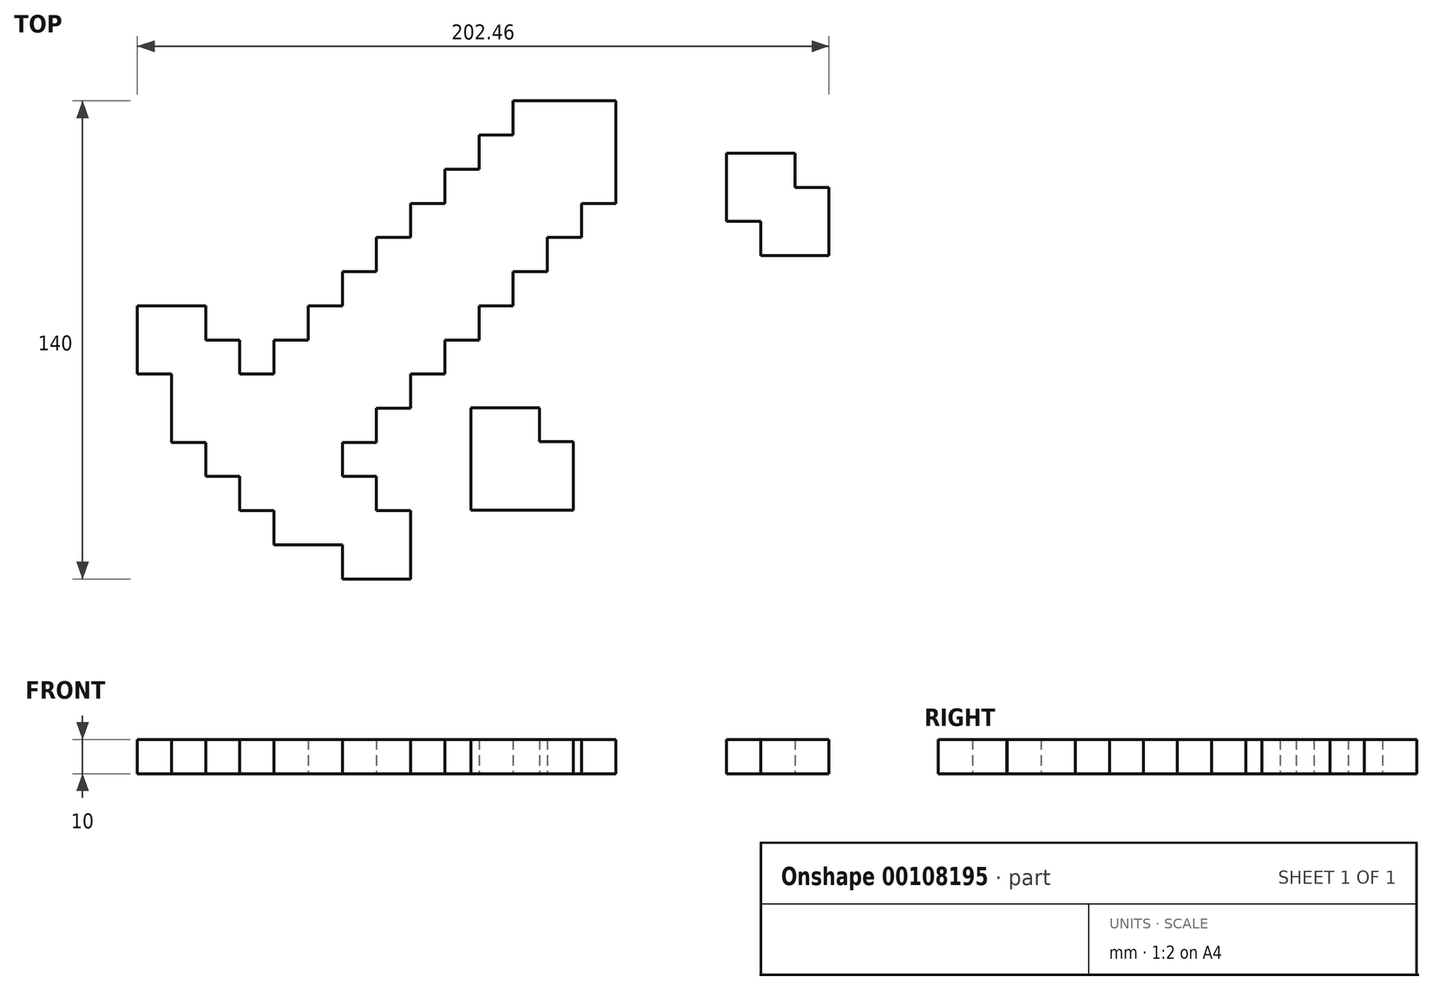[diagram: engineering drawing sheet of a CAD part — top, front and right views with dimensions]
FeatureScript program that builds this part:
annotation { "Feature Type Name" : "Feature", "Feature Type Description" : "" }
export const myFeature = defineFeature(function(context is Context, id is Id, definition is map)
    precondition{}
    {
        {
            var Q0;
            Q0=qCreatedBy(makeId("Top.planeOp"), FACE);
            var sketch = newSketch(context, id + "F0", { "sketchPlane" : qUnion([Q0])});
            skLineSegment(sketch, "E0", {"start": v(0, 15.3) * mm, "end": v(-30, 15.3) * mm});
            skLineSegment(sketch, "E1", {"start": v(-30, 15.3) * mm, "end": v(-30, 5.3) * mm});
            skLineSegment(sketch, "E2", {"start": v(-30, 5.3) * mm, "end": v(-40, 5.3) * mm});
            skLineSegment(sketch, "E3", {"start": v(-40, 5.3) * mm, "end": v(-40, -4.7) * mm});
            skLineSegment(sketch, "E4", {"start": v(-40, -4.7) * mm, "end": v(-50, -4.7) * mm});
            skLineSegment(sketch, "E5", {"start": v(-50, -4.7) * mm, "end": v(-50, -14.7) * mm});
            skLineSegment(sketch, "E6", {"start": v(-50, -14.7) * mm, "end": v(-60, -14.7) * mm});
            skLineSegment(sketch, "E7", {"start": v(-60, -14.7) * mm, "end": v(-60, -24.7) * mm});
            skLineSegment(sketch, "E8", {"start": v(-60, -24.7) * mm, "end": v(-70, -24.7) * mm});
            skLineSegment(sketch, "E9", {"start": v(-70, -24.7) * mm, "end": v(-70, -34.7) * mm});
            skLineSegment(sketch, "E10", {"start": v(-70, -34.7) * mm, "end": v(-80, -34.7) * mm});
            skLineSegment(sketch, "E11", {"start": v(-80, -34.7) * mm, "end": v(-80, -44.7) * mm});
            skLineSegment(sketch, "E12", {"start": v(-80, -44.7) * mm, "end": v(-90, -44.7) * mm});
            skLineSegment(sketch, "E13", {"start": v(-90, -44.7) * mm, "end": v(-90, -54.7) * mm});
            skLineSegment(sketch, "E14", {"start": v(-90, -54.7) * mm, "end": v(-100, -54.7) * mm});
            skLineSegment(sketch, "E15", {"start": v(-100, -54.7) * mm, "end": v(-100, -64.7) * mm});
            skLineSegment(sketch, "E16", {"start": v(-100, -64.7) * mm, "end": v(-110, -64.7) * mm});
            skLineSegment(sketch, "E17", {"start": v(-110, -64.7) * mm, "end": v(-110, -54.7) * mm});
            skLineSegment(sketch, "E18", {"start": v(-110, -54.7) * mm, "end": v(-120, -54.7) * mm});
            skLineSegment(sketch, "E19", {"start": v(-120, -54.7) * mm, "end": v(-120, -44.7) * mm});
            skLineSegment(sketch, "E20", {"start": v(-120, -44.7) * mm, "end": v(-140, -44.7) * mm});
            skLineSegment(sketch, "E21", {"start": v(-140, -44.7) * mm, "end": v(-140, -64.7) * mm});
            skLineSegment(sketch, "E22", {"start": v(-140, -64.7) * mm, "end": v(-130, -64.7) * mm});
            skLineSegment(sketch, "E23", {"start": v(-130, -64.7) * mm, "end": v(-130, -84.7) * mm});
            skLineSegment(sketch, "E24", {"start": v(-130, -84.7) * mm, "end": v(-120, -84.7) * mm});
            skLineSegment(sketch, "E25", {"start": v(-120, -84.7) * mm, "end": v(-120, -94.7) * mm});
            skLineSegment(sketch, "E26", {"start": v(-120, -94.7) * mm, "end": v(-110, -94.7) * mm});
            skLineSegment(sketch, "E27", {"start": v(0, 15.3) * mm, "end": v(-110, -94.7) * mm, "construction": true});
            skLineSegment(sketch, "E28.MirrorCS", {"start": v(0, 15.3) * mm, "end": v(0, -14.7) * mm});
            skLineSegment(sketch, "E29.MirrorCS", {"start": v(0, -14.7) * mm, "end": v(-10, -14.7) * mm});
            skLineSegment(sketch, "E30.MirrorCS", {"start": v(-10, -14.7) * mm, "end": v(-10, -24.7) * mm});
            skLineSegment(sketch, "E31.MirrorCS", {"start": v(-10, -24.7) * mm, "end": v(-20, -24.7) * mm});
            skLineSegment(sketch, "E32.MirrorCS", {"start": v(-20, -24.7) * mm, "end": v(-20, -34.7) * mm});
            skLineSegment(sketch, "E33.MirrorCS", {"start": v(-20, -34.7) * mm, "end": v(-30, -34.7) * mm});
            skLineSegment(sketch, "E34.MirrorCS", {"start": v(-30, -34.7) * mm, "end": v(-30, -44.7) * mm});
            skLineSegment(sketch, "E35.MirrorCS", {"start": v(-30, -44.7) * mm, "end": v(-40, -44.7) * mm});
            skLineSegment(sketch, "E36.MirrorCS", {"start": v(-40, -44.7) * mm, "end": v(-40, -54.7) * mm});
            skLineSegment(sketch, "E37.MirrorCS", {"start": v(-40, -54.7) * mm, "end": v(-50, -54.7) * mm});
            skLineSegment(sketch, "E38.MirrorCS", {"start": v(-50, -54.7) * mm, "end": v(-50, -64.7) * mm});
            skLineSegment(sketch, "E39.MirrorCS", {"start": v(-50, -64.7) * mm, "end": v(-60, -64.7) * mm});
            skLineSegment(sketch, "E40.MirrorCS", {"start": v(-60, -64.7) * mm, "end": v(-60, -74.7) * mm});
            skLineSegment(sketch, "E41.MirrorCS", {"start": v(-60, -74.7) * mm, "end": v(-70, -74.7) * mm});
            skLineSegment(sketch, "E42.MirrorCS", {"start": v(-70, -74.7) * mm, "end": v(-70, -84.7) * mm});
            skLineSegment(sketch, "E43.MirrorCS", {"start": v(-70, -84.7) * mm, "end": v(-80, -84.7) * mm});
            skLineSegment(sketch, "E44.MirrorCS", {"start": v(-80, -84.7) * mm, "end": v(-80, -94.7) * mm});
            skLineSegment(sketch, "E45.MirrorCS", {"start": v(-80, -94.7) * mm, "end": v(-70, -94.7) * mm});
            skLineSegment(sketch, "E46.MirrorCS", {"start": v(-70, -94.7) * mm, "end": v(-70, -104.7) * mm});
            skLineSegment(sketch, "E47.MirrorCS", {"start": v(-70, -104.7) * mm, "end": v(-60, -104.7) * mm});
            skLineSegment(sketch, "E48.MirrorCS", {"start": v(-60, -104.7) * mm, "end": v(-60, -124.7) * mm});
            skLineSegment(sketch, "E49.MirrorCS", {"start": v(-60, -124.7) * mm, "end": v(-80, -124.7) * mm});
            skLineSegment(sketch, "E50.MirrorCS", {"start": v(-80, -124.7) * mm, "end": v(-80, -114.7) * mm});
            skLineSegment(sketch, "E51.MirrorCS", {"start": v(-80, -114.7) * mm, "end": v(-100, -114.7) * mm});
            skLineSegment(sketch, "E52.MirrorCS", {"start": v(-100, -114.7) * mm, "end": v(-100, -104.7) * mm});
            skLineSegment(sketch, "E53.MirrorCS", {"start": v(-100, -104.7) * mm, "end": v(-110, -104.7) * mm});
            skLineSegment(sketch, "E54.MirrorCS", {"start": v(-110, -104.7) * mm, "end": v(-110, -94.7) * mm});
            skLineSegment(sketch, "E55", {"start": v(-42.32, -74.53) * mm, "end": v(-22.32, -74.53) * mm});
            skLineSegment(sketch, "E56", {"start": v(-22.32, -74.53) * mm, "end": v(-22.32, -84.53) * mm});
            skLineSegment(sketch, "E57", {"start": v(-22.32, -84.53) * mm, "end": v(-12.32, -84.53) * mm});
            skLineSegment(sketch, "E58", {"start": v(-12.32, -84.53) * mm, "end": v(-12.32, -104.53) * mm});
            skLineSegment(sketch, "E59", {"start": v(-12.32, -104.53) * mm, "end": v(-42.32, -104.53) * mm});
            skLineSegment(sketch, "E60", {"start": v(-42.32, -104.53) * mm, "end": v(-42.32, -74.53) * mm});
            skLineSegment(sketch, "E61", {"start": v(32.46, 0) * mm, "end": v(32.46, -20) * mm});
            skLineSegment(sketch, "E62", {"start": v(32.46, -20) * mm, "end": v(42.46, -20) * mm});
            skLineSegment(sketch, "E63", {"start": v(42.46, -20) * mm, "end": v(42.46, -30) * mm});
            skLineSegment(sketch, "E64", {"start": v(42.46, -30) * mm, "end": v(62.46, -30) * mm});
            skLineSegment(sketch, "E65", {"start": v(62.46, -30) * mm, "end": v(62.46, -10) * mm});
            skLineSegment(sketch, "E66", {"start": v(62.46, -10) * mm, "end": v(52.46, -10) * mm});
            skLineSegment(sketch, "E67", {"start": v(52.46, -10) * mm, "end": v(52.46, 0) * mm});
            skLineSegment(sketch, "E68", {"start": v(52.46, 0) * mm, "end": v(32.46, 0) * mm});
            skSolve(sketch);
        }
        {
            var Q0;
            Q0 = qSketchRegion(id + "F0", true);
            extrude(context, id + "F1", {"entities" : qUnion([Q0]), "depth" : 10 * mm, "offsetDistance" : 25 * mm});
        }
    });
● ● ●
▸ To be done
Render every line from the start of the entries through the line containing "var sketch = newSketch(context, id" as a Markdown table with the columns Row and Line, numbering the rows and skipping blank lines. Leave the pictures out of the table.

▸ Task solution
| Row | Line |
|---|---|
| 1 | [diagram: engineering drawing sheet of a CAD part — top, front and right views with dimensions] |
| 2 | FeatureScript program that builds this part: |
| 3 | annotation { "Feature Type Name" : "Feature", "Feature Type Description" : "" } |
| 4 | export const myFeature = defineFeature(function(context is Context, id is Id, definition is map) |
| 5 |     precondition{} |
| 6 |     { |
| 7 |         { |
| 8 |             var Q0; |
| 9 |             Q0=qCreatedBy(makeId("Top.planeOp"), FACE); |
| 10 |             var sketch = newSketch(context, id + "F0", { "sketchPlane" : qUnion([Q0])}); |